* [RECORDS]:
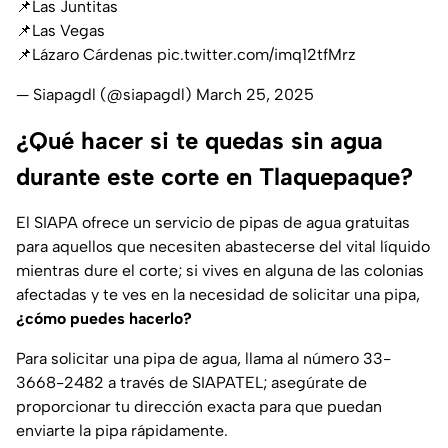
📌Las Juntitas
📌Las Vegas
📌Lázaro Cárdenas
pic.twitter.com/imq12tfMrz
— Siapagdl (@siapagdl)
March 25, 2025
¿Qué hacer si te quedas sin agua
durante este corte en Tlaquepaque?
El SIAPA ofrece un servicio de pipas de agua gratuitas
para aquellos que necesiten abastecerse del vital líquido
mientras dure el corte; si vives en alguna de las colonias
afectadas y te ves en la necesidad de solicitar una pipa,
¿cómo puedes hacerlo?
Para solicitar una pipa de agua, llama al número 33-
3668-2482 a través de SIAPATEL; asegúrate de
proporcionar tu dirección exacta para que puedan
enviarte la pipa rápidamente.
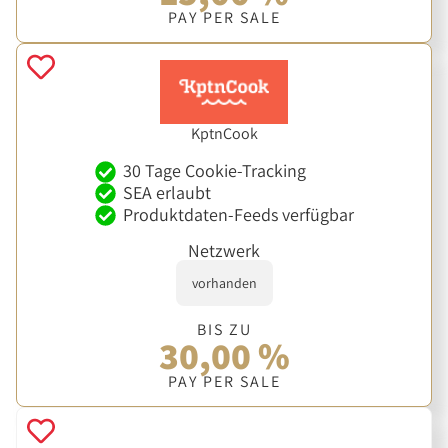
PAY PER SALE
KptnCook
30 Tage Cookie-Tracking
SEA erlaubt
Produktdaten-Feeds verfügbar
Netzwerk
vorhanden
BIS ZU
30,00 %
PAY PER SALE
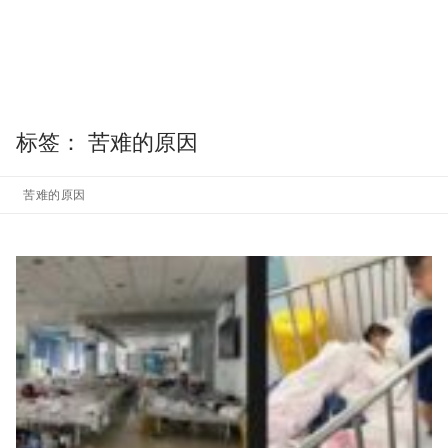
标签：
苦难的原因
苦难的原因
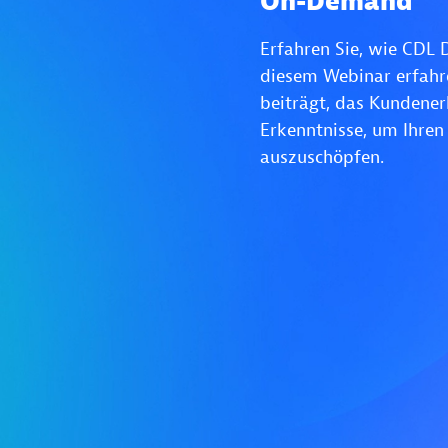
On-Demand
Erfahren Sie, wie CDL 
diesem Webinar erfahre
beiträgt, das Kundener
Erkenntnisse, um Ihren
auszuschöpfen.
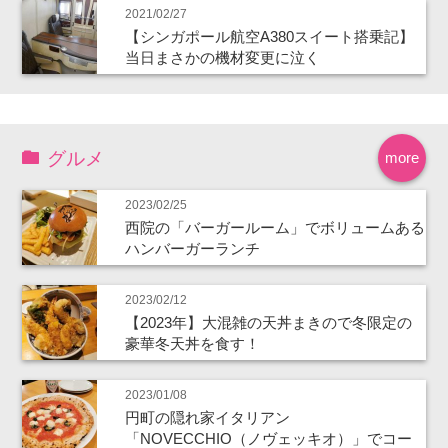
2021/02/27
【シンガポール航空A380スイート搭乗記】
当日まさかの機材変更に泣く
グルメ
more
2023/02/25
西院の「バーガールーム」でボリュームある
ハンバーガーランチ
2023/02/12
【2023年】大混雑の天丼まきので冬限定の
豪華冬天丼を食す！
2023/01/08
円町の隠れ家イタリアン
「NOVECCHIO（ノヴェッキオ）」でコー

* [WHAT TO PRODUCE]: Each record above needs to be transcribed word for word, with its pictures omitted.

* [TASK SOLUTION]:
📌Las Juntitas
📌Las Vegas
📌Lázaro Cárdenas
pic.twitter.com/imq12tfMrz
— Siapagdl (@siapagdl)
March 25, 2025
¿Qué hacer si te quedas sin agua
durante este corte en Tlaquepaque?
El SIAPA ofrece un servicio de pipas de agua gratuitas
para aquellos que necesiten abastecerse del vital líquido
mientras dure el corte; si vives en alguna de las colonias
afectadas y te ves en la necesidad de solicitar una pipa,
¿cómo puedes hacerlo?
Para solicitar una pipa de agua, llama al número 33-
3668-2482 a través de SIAPATEL; asegúrate de
proporcionar tu dirección exacta para que puedan
enviarte la pipa rápidamente.
PAY PER SALE
KptnCook
30 Tage Cookie-Tracking
SEA erlaubt
Produktdaten-Feeds verfügbar
Netzwerk
vorhanden
BIS ZU
30,00 %
PAY PER SALE
标签：
苦难的原因
苦难的原因
On-Demand
Erfahren Sie, wie CDL 
diesem Webinar erfahre
beiträgt, das Kundener
Erkenntnisse, um Ihren
auszuschöpfen.
2021/02/27
【シンガポール航空A380スイート搭乗記】
当日まさかの機材変更に泣く
グルメ
more
2023/02/25
西院の「バーガールーム」でボリュームある
ハンバーガーランチ
2023/02/12
【2023年】大混雑の天丼まきので冬限定の
豪華冬天丼を食す！
2023/01/08
円町の隠れ家イタリアン
「NOVECCHIO（ノヴェッキオ）」でコー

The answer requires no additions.